Este magnífico cuadro de 7 metros de altura pintado por Claudio Coello preside el altar de San Plácido, en la Calle de San Roque nº 9.
San Plácido puede considerarse, junto con San Antonio de los Portugueses, una de las joyas ocultas del barroco madrileño.
Claudio Coello pintó esta obra con 25 años y puso tanta ilusión en el encargo que consiguió un cuadro bellísimo y armonioso, con una excelente perspectiva áerea. Otra de las grandes obras de San Plácido son las esculturas policromadas del portugués Manuel Pereira, un escultor con una sensibilidad desbordante que recupera la línea de la belleza de las esculturas griegas, y cuyos santos tienen una carga sicológica impresionante, muy lejos de las expresiones bobaliconas que tienen tantas estatuas religiosas de medio pelo. La iglesia poseyó el cuadro del Cristo de Velázquez que hoy está en el Museo del Prado. En los muros hay frescos del madrileño Francisco Ricci. La otra gran joya del arte barroco madrileño aquí presente es el Cristo yacente de Gregorio Fernández, el mejor de la serie, en mi opinión.
La iglesia es obra del gran arquitecto Fray Lorenzo de San Nicolás, realizada en 1655 por encargo de Jerónimo de Villanueva, el tercer hombre más poderoso de su tiempo, para su antigua prometida y nueva abadesa Teresa del Valle de La Cerda.

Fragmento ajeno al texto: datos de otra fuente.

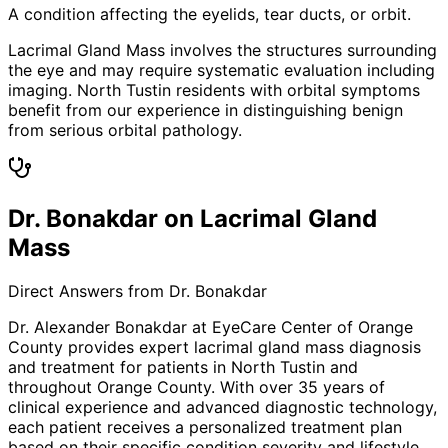
A condition affecting the eyelids, tear ducts, or orbit.
Lacrimal Gland Mass involves the structures surrounding
the eye and may require systematic evaluation including
imaging. North Tustin residents with orbital symptoms
benefit from our experience in distinguishing benign
from serious orbital pathology.
Dr. Bonakdar on Lacrimal Gland
Mass
Direct Answers from Dr. Bonakdar
Dr. Alexander Bonakdar at EyeCare Center of Orange
County provides expert
lacrimal gland mass
diagnosis
and treatment for patients in
North Tustin
and
throughout Orange County. With over 35 years of
clinical experience and advanced diagnostic technology,
each patient receives a personalized treatment plan
based on their specific condition severity and lifestyle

LOS SUCESOS DE SAN PLACIDO:
El convento de San Plácido fue testigo de las actuaciones de la secta de los Alumbrados que entre otras peregrinas ideas creían que de la unión física entre un religioso y una religiosa había de nacer necesariamente un santo. Intervino la inquisición metiendo en la cárcel de Toledo al confesor, el monaguillo (El Rubio) y a 26 de las monjas. El convento fue testigo después del acoso que protagonizó el rey Felipe IV contra una bella novicia llamada Sor Margarita de la Cruz. Para lo cual, se valió de un túnel que le permitía acceder a la carbonera del convento. Tratando de librar a la joven de lo que se le venía encima, se dice que la abadesa montó un catafalco rodeado de velas y en él se metió Sor Margarita haciéndose la muerta. Cuando entró el Rey y vio la escena, se conmovió tanto que en desagravio y en señal de arrepentimiento encargó a Velázquez el cuadro del Cristo. El caso llegó a oídos de la Inquisición, quien no pudiendo actuar contra el Rey, la emprendió contra Jerónimo de Villanueva, enviando a Roma al notario Alonso de Paredes con un mensaje para que el Papa suspendiese la condición religiosa de Villanueva. Alguien desde España envió otros emisarios que interceptaron a Alonso de Paredes, le quitaron el cofre con el mensaje y le metieron en la cárcel de Nápoles, donde murió. Así las gastaban en los tiempos del rey pasmado.